Jeżeli można to oddam swój spóźniony głos w sprawie popularności obu dyscyplin. Zgadzam się z sądem, iż kendo i aikido nie są wcale popularne. Generalnie chyba kończy się "moda" na tradycyjne sztuki walki nawet takie jak karate czy judo, a zaczyna moda na mordobicie w stylu valetudo czy k1. Do tego dochodzi jeszcze głos zza ocenau, gdzie super polularne stają się tzw. XMA (Extreme Martial Arts), które mają w sobie dużo widowiskowości a brak im nawet skuteczności wspomnianej w poprzednich dwuch stylach. Chodzi tylko o blichtr i show - czyli to na czym Amerykanie znają się świetnie. Natomiest kiedy przychodzi do rozmowy o korzeniach i filozofii to rozkładają bezradnie ręce, albo plotą głupoty.

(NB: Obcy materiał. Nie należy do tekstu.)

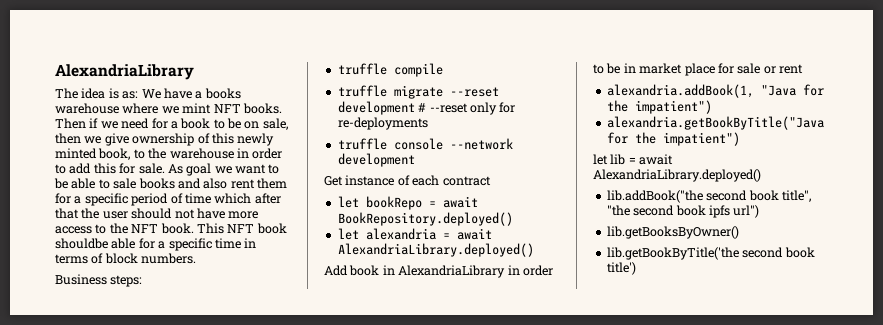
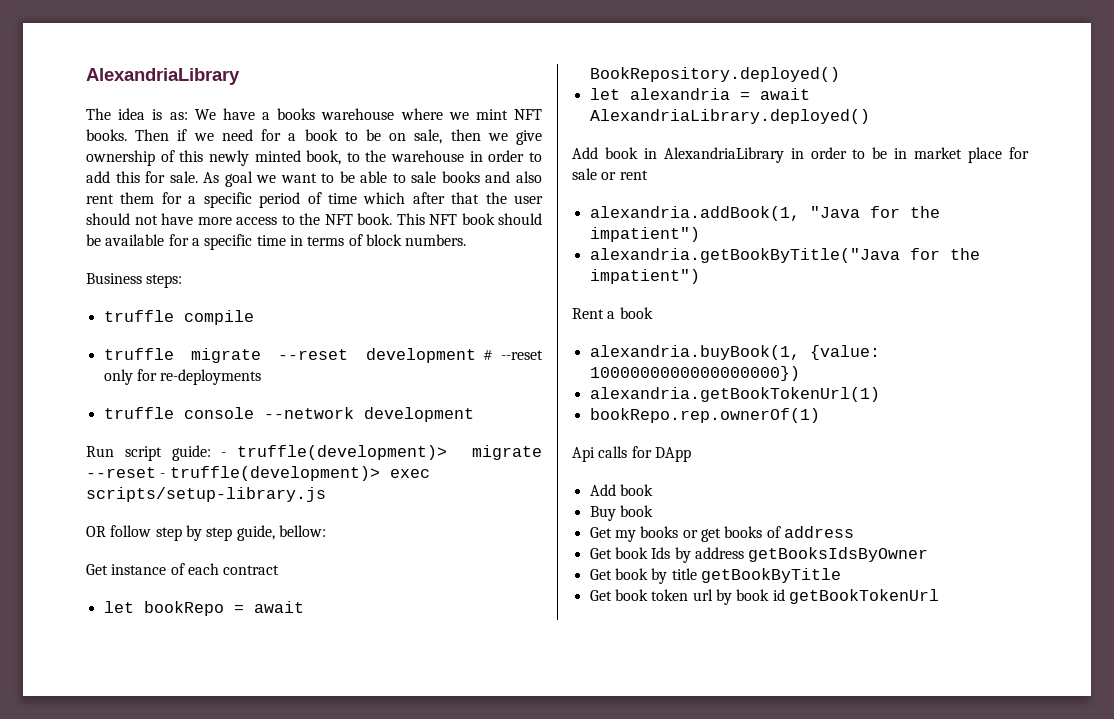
[55,238,136,249] shouldbe able -> [498,213,542,225] [86,234,165,246] should be available
(415, 160) none -> [86,445,542,461] [86,466,430,481] [86,487,326,502] [86,525,326,541] // Run script guide: - truffle(development)> migrate --reset - truffle(development)> exec scripts/setup-library.js // OR follow step by step guide, bellow:
[593,154,674,165] [593,169,761,182] [606,190,811,203] [606,205,760,218] [606,226,739,239] [606,247,815,260] [606,262,636,275] let lib = await AlexandriaLibrary.deployed() // lib.addBook("the second book title", "the second book ipfs url") // lib.getBooksByOwner() // lib.getBookByTitle('the second book title') -> [572,307,653,319] [589,345,880,360] [589,366,800,381] [589,387,880,402] [589,408,820,423] [572,446,691,462] [589,484,653,496] [589,505,653,521] [589,526,854,542] [589,547,929,563] [589,568,841,584] [589,589,939,605] Rent a book // alexandria.buyBook(1, {value: 1000000000000000000}) // alexandria.getBookTokenUrl(1) // bookRepo.rep.ownerOf(1) // Api calls for DApp // Add book // Buy book // Get my books or get books of address // Get book Ids by address getBooksIdsByOwner // Get book by title getBookByTitle // Get book token url by book id getBookTokenUrl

O ile nowym, brutalnym stylom można przyznać niezwykła skutecznośc (większą niż w tradycyjnych SW) to kompletnie niezrozumiałe jest uprawianie XMA z punktu widzenia starcia w rzeczywistości. Chłopcy skaczą wysoko i wywijaja piruety. Machają nogami, ale wystarczy brutalna siła i ich umiejętności są do niczego.
Ale miało być w sprawie kendo i aikido....trochę się zapędziłem.
Mieszkam we Wrocławiu i nasza sekcja kendo ledwo zipie jak na takie duże miasto. Regularnie trenuje jakieś 20 osób (a jest nas w mieście 700 000 mieszkańców). Aikido radzi sobie nieco lepiej, bo mamy jakies 2-3 całkiem dobrze funkcjonujące ośrodki. Ale to i tak jest niewiele jak na możliwości populacji. Generalnie to moim zdaniem po prostu kończy się moda na Sztuki Walki i zaczyna na inne rzeczy.